Flüchtlingskinder als Spielpartner unerwünscht
Rosbach-Rodheim v. d. H. (sky). Unter dem Thema »Zuflucht, nicht Heimat« hatte der Rodheimer Geschichts- und Heimatverein kürzlich zu einer Vortragsveranstaltung eingeladen. Referentin war Doris Fischer, einst langjährige Vereinsvorsitzende.
Rosbach-Rodheim v. d. H. (sky). Unter dem Thema »Zuflucht, nicht Heimat« hatte der Rodheimer Geschichts- und Heimatverein kürzlich zu einer Vortragsveranstaltung eingeladen. Referentin war Doris Fischer, einst langjährige Vereinsvorsitzende. »Es ist ein wundervoller Blick in diese Runde«, meinte ihr Nachfolger Karsten Brunk angesichts der über 100 Zuhörer, die sich im Kollegraum des Bürgerhauses eingefunden hatten. So viel Interesse an einem Vortrag habe es selten gegeben.

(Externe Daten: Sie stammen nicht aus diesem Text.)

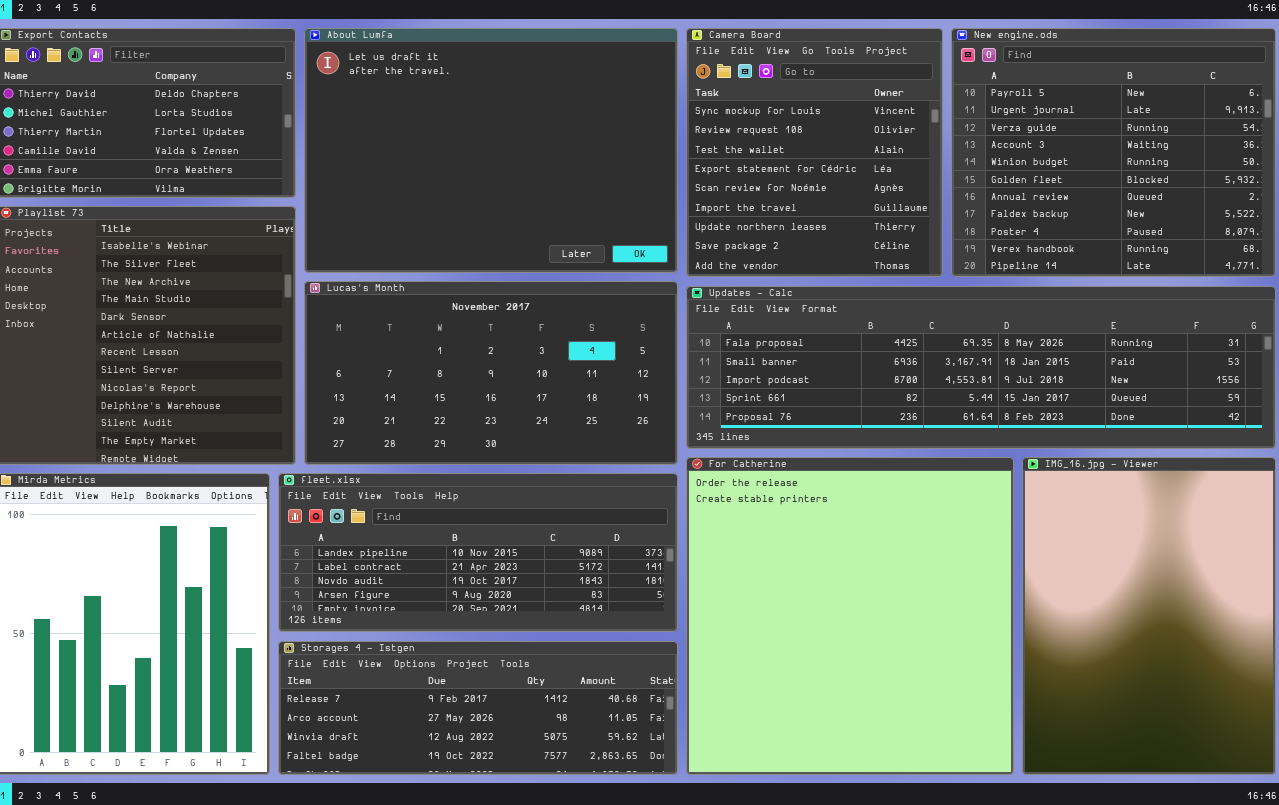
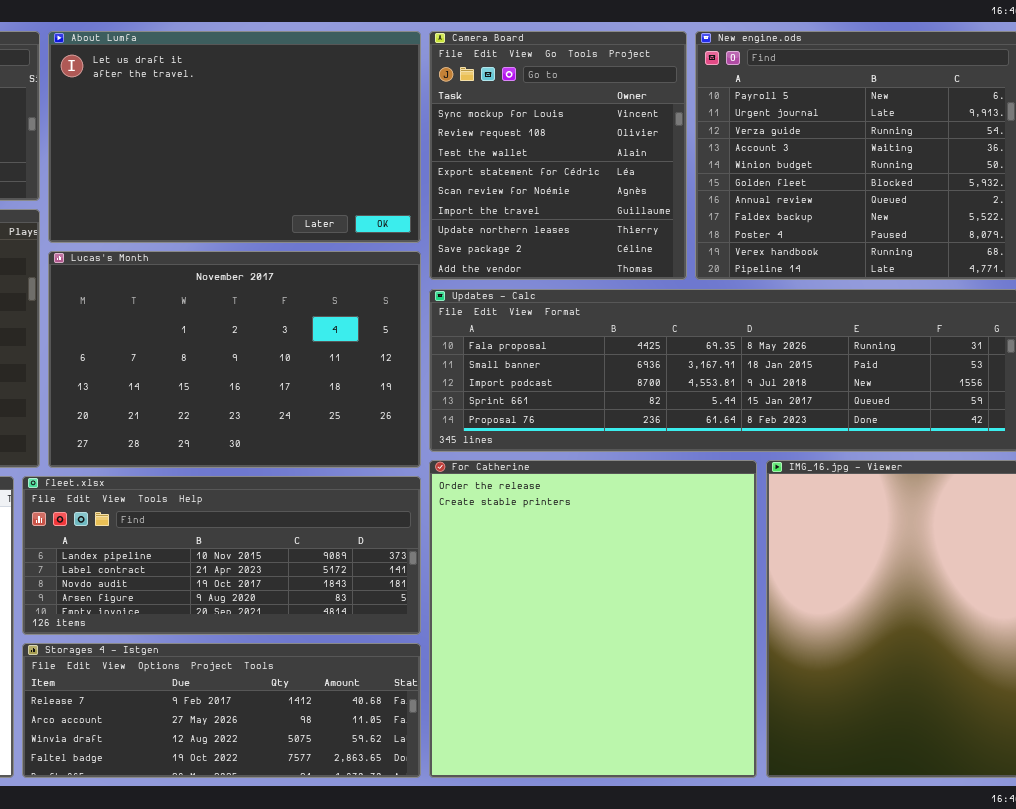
About Lumfa: [304,28,678,273] -> [48,31,421,243], resized
Lucas's Month: [304,281,678,465] -> [48,251,421,468], resized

Bevor die Referentin, eine gebürtige Rodheimerin, auf den schwierigen Neubeginn und die »versuchte Integration« der Evakuierten, Flüchtlinge und Heimatvertriebenen in der Wetterau zu sprechen kam, ging sie sehr ausführlich auf die Historie der deutschen Ostsiedlung ein - beginnend mit der Epoche der Völkerwanderung im 4. bis 6. Jahrhundert - sowie auf die politischen Hintergründe der polnischen Teilungen. Allein das wäre einen eigenen Vortrag wert gewesen.
Anfeindungen der Einheimischen
Auszüge aus Beschreibungen von Flüchtlings-Odysseen führten schließlich auf das Thema hin, das laut Fischer »nicht zu den rühmlichsten der Rodheimer Ortsgeschichte zählt«: die Bereitstellung von Wohnraum für die Hilfesuchenden. »Man musste sich arrangieren und erleben, dass der, der wenig hatte, am ehesten zum Teilen bereits war.« Viele Anfeindungen der Einheimischen, wenn Wohnraum, Haushaltsgeräte oder Textilien an die Mittellosen abgegeben werden sollten, hätten den Bürgermeistern Philipp Schmidt und später Friedrich Schröder Kopfzerbrechen bereitet und das Zusammenleben erschwert. »Auch waren die Flüchtlingskinder in manchen Haushalten als Spielkameraden unerwünscht.« Die Notwendigkeit einer gemeinsamen Küchenbenutzung hätte für viele Rosbacher »eine schier unüberwindliche Hürde« bedeutet. Ursache seien nicht nur die rund 400 Flüchtlinge und Vertriebenen gewesen, deren Zahl bis Ende 1950 auf rund 500 anstieg, sondern auch Evakuierte, zum Beispiel aus Frankfurt.
Viele von ihnen blieben in Rodheim ansässig. »Lange Jahre haben wir allerdings immer nur am Rand gestanden«, erinnerte sich eine Zuhörerin an ihre eigene Nachkriegszeit-Kindheit zurück. Sie gehörte zu den Neubürgern, die Mitte des vorigen Jahrhunderts rund ein Viertel der Rodheimer Gesamtbevölkerung darstellten, und die sich um eine Integration bemühten.
Wie Fischer ausführte, wurde das kommunale Zusammenleben damals durch die Kontrollratsgesetze der Besatzungsmächte geregelt, worüber es im Gemeindearchiv zahlreiche - wenn auch bislang noch nicht ausreichend sortierte - Unterlagen gebe. Inzwischen habe sich die Bevölkerungszahl von Rodheim seit Kriegsende fast verdoppelt - und mit derzeit nahezu 500 ausländischen Mitbürgern eine erneute Herausforderung mit sich gebracht.
»Für mich ist es eine Ironie der Geschichte, dass sich heute darunter ungefähr doppelt so viele Muslime befinden, wie vormals Juden in unserem Dorf lebten«, beendete Fischer ihren Vortrag.